Balance de blancos ajustado a luz diurna (izquierda) y 4400 ºK (derecha)

La ley de Wien, que relaciona la longitud de onda de la luz con la temperatura del objeto que la emite, nos dice que para imitar el efecto Purkinje la temperatura de color de la luz debería descender 816 ºK. Y puesto que la iluminación diurna, aquella en la que se calibran las cámaras para que reporten los mismos colores que percibe el ojo humano, se corresponde con una temperatura de color de unos 5200 ºK (al menos para Canon, el fabricante de mi cámara), el balance de blancos correcto en fotografía de paisaje astronómico sería de 4400 ºK (4384 ºK para ser exactos). Es posible que otros fabricantes calibren la iluminación diurna (solar o día despejado, según la terminología de cada uno), en temperaturas ligeramente distintas. En ese caso bastaría con hacer la resta para ese valor concreto.

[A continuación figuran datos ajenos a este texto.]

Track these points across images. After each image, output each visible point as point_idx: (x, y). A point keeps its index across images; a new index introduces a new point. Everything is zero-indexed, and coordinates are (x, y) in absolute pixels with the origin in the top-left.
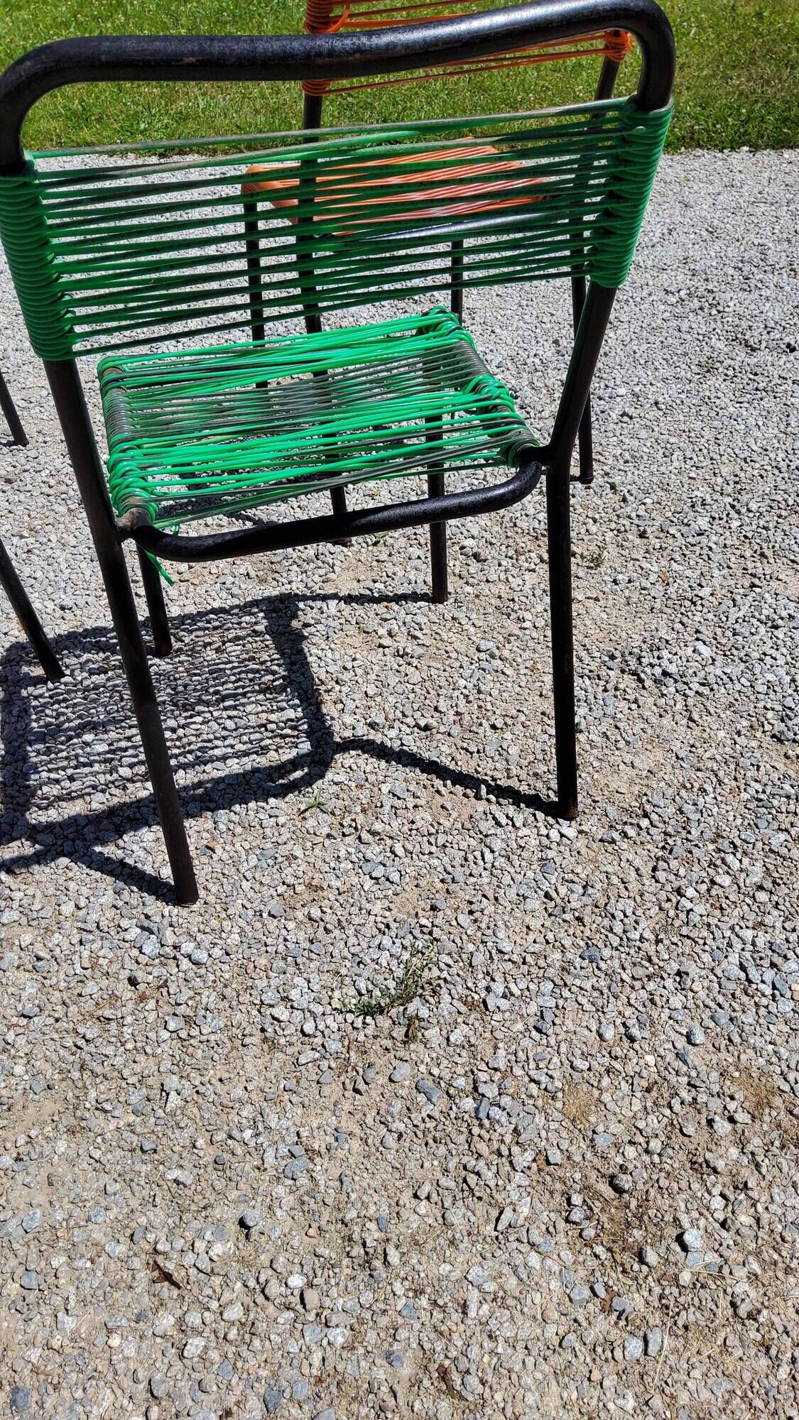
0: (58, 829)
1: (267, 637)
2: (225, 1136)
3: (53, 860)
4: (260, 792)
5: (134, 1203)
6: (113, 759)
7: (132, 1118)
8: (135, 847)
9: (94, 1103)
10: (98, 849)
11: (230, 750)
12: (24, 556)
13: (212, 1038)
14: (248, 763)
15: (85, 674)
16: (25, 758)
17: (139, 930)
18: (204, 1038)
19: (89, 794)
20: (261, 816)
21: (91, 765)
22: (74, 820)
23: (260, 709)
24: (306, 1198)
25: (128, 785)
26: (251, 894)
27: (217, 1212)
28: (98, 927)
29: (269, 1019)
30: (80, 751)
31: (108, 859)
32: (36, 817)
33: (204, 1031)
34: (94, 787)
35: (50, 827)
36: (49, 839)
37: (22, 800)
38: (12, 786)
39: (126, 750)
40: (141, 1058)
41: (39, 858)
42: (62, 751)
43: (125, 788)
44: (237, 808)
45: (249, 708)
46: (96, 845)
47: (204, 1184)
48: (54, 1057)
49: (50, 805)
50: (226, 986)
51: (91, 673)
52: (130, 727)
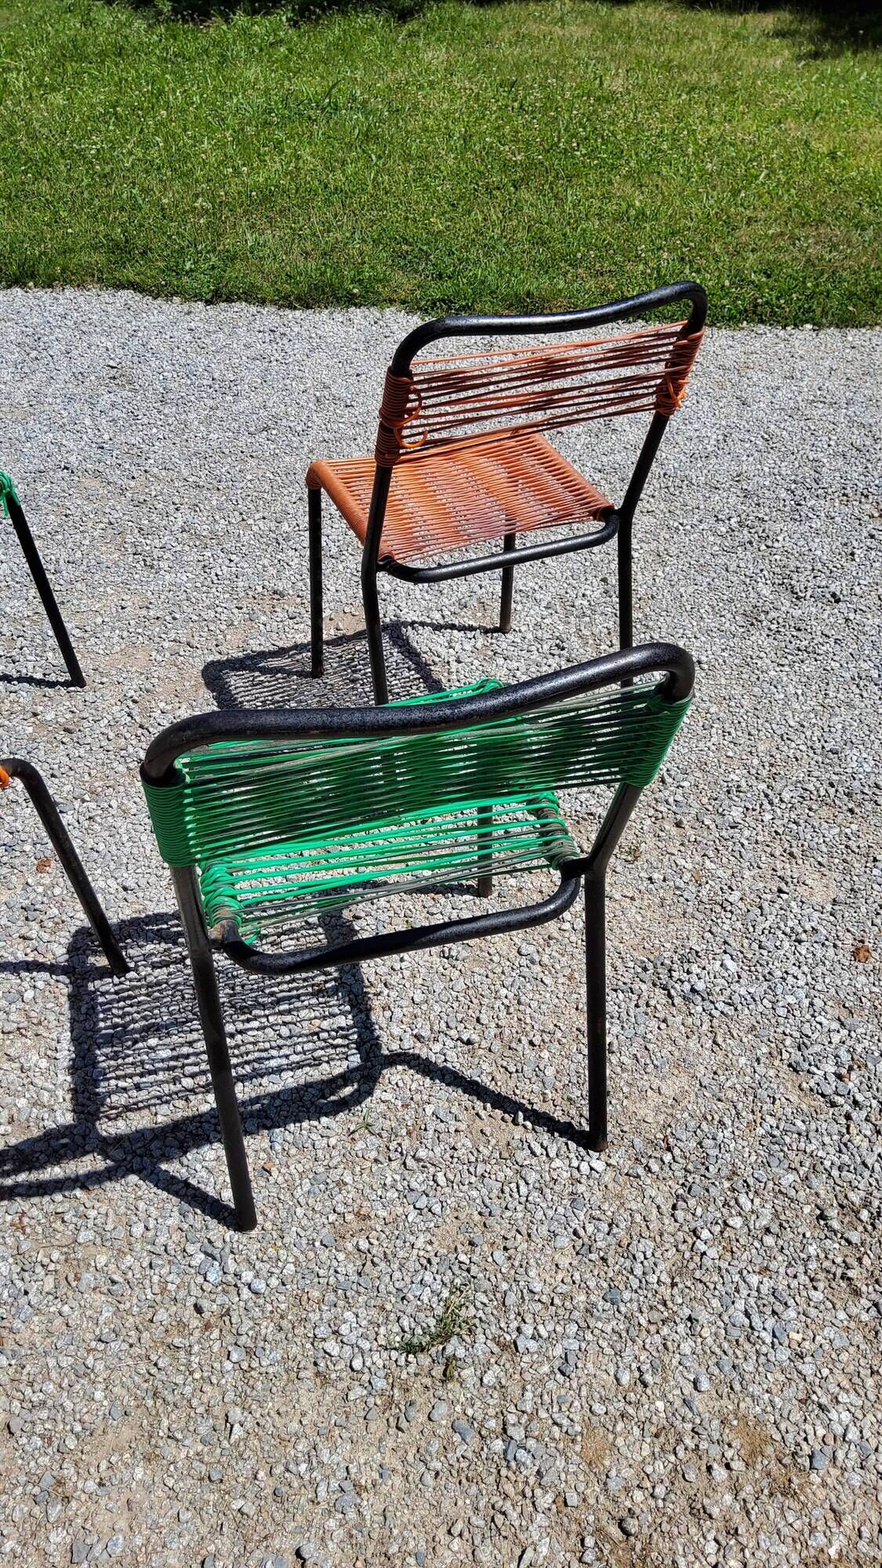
0: (127, 1144)
1: (320, 930)
2: (283, 1468)
3: (123, 1177)
4: (312, 1109)
5: (204, 1531)
6: (175, 1067)
7: (200, 1447)
8: (198, 1167)
9: (166, 1431)
10: (164, 1167)
11: (284, 1061)
12: (86, 824)
13: (271, 1370)
14: (301, 1077)
15: (149, 969)
16: (94, 1063)
17: (202, 1256)
18: (263, 1370)
19: (155, 1105)
20: (314, 1136)
21: (155, 1072)
22: (140, 1134)
23: (313, 1015)
24: (354, 1532)
25: (191, 1097)
26: (305, 1222)
27: (276, 1543)
28: (166, 1250)
29: (322, 1353)
30: (145, 1057)
31: (173, 1178)
32: (107, 1128)
33: (264, 1363)
34: (159, 1098)
35: (119, 1139)
36: (119, 1155)
37: (92, 1109)
38: (83, 1093)
39: (187, 1056)
40: (207, 1388)
41: (109, 1175)
42: (129, 1056)
43: (187, 1100)
44: (291, 1127)
45: (303, 1013)
46: (162, 1162)
47: (264, 1515)
48: (129, 1383)
49: (118, 1115)
50: (282, 1317)
51: (154, 966)
52: (191, 1031)
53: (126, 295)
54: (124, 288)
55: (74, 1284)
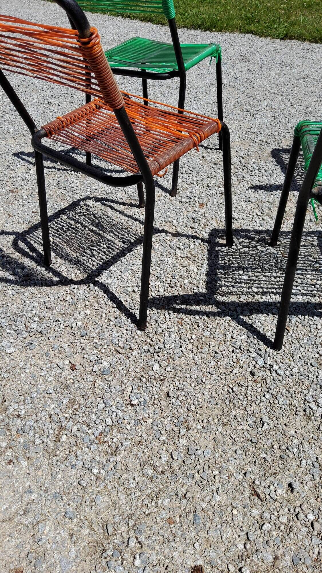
0: (227, 305)
1: (318, 248)
2: (286, 448)
3: (224, 316)
4: (310, 312)
5: (247, 461)
6: (249, 283)
7: (248, 427)
8: (257, 321)
9: (234, 416)
10: (242, 317)
11: (298, 292)
12: (220, 195)
13: (283, 407)
14: (306, 299)
15: (241, 247)
16: (216, 274)
17: (256, 354)
18: (280, 406)
19: (239, 295)
20: (310, 322)
21: (241, 283)
22: (233, 303)
23: (313, 278)
24: (318, 485)
25: (256, 295)
26: (304, 354)
27: (280, 477)
28: (240, 348)
29: (308, 407)
30: (237, 277)
31: (245, 322)
32: (219, 298)
33: (280, 403)
34: (242, 292)
35: (223, 303)
36: (224, 308)
37: (214, 290)
38: (210, 284)
39: (255, 281)
40: (253, 405)
41: (219, 314)
42: (230, 275)
43: (253, 296)
44: (300, 316)
45: (308, 276)
46: (241, 315)
47: (275, 464)
48: (219, 392)
49: (224, 295)
50: (290, 388)
51: (244, 247)
52: (257, 272)
53: (249, 35)
54: (248, 33)
55: (200, 349)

Problema aparte son las situaciones en las que la escena SI está iluminada por una fuente exterior. Es el caso de la contaminación luminosa. Esta iluminación presenta una fuerte dominante rojo-anaranjada debida a las bombillas de sodio de la iluminación urbana. Estas resultan equiparables a la luz producida por el tungsteno y se consiguen buenos resultados partiendo de un balance de blancos cercano a éste (normalmente entre 2800 y 3500 ºK), aunque como no existen dos ciudades igualmente iluminadas, la mejor estrategia es partir de ese punto y modificar arriba o abajo hasta conseguir un fondo lo más neutro posible (lo que implica tomar las fotos en modo RAW o echarle mucha paciencia al tema. Mi recomendación es que si se dispara en modo JPEG se opte directamente por el balance de blancos del tungsteno).

Fotografía con balance de blancos ajustado a luz diurna en una zona muy afectada por la contaminación luminosa (arriba), a 2800 ºK para corregir la dominante (centro) y una vez substraída la misma (abajo). En la antena es posible comprobar el efecto de la distorsión cromática introducida por la iluminación y su posterior corrección.

Hay que hacer hincapié en que todo lo anterior es una guía para que las fotografías tengan un aspecto lo mas cercano posible a la percepción visual, pero no necesariamente mas cercano a la realidad. Por eso en fotografía científica los colores reales de los astros y de las nebulosas solo pueden representarse con un balance de blancos de luz diurna puesto que el color real no sufre efecto Purkinje ni estos objetos son iluminados realmente por ningún foco. La corrección real de la contaminación luminosa pasa por la eliminación de la luz parásita y no por una restructuración de los balances cromáticos, que es lo explicado aquí.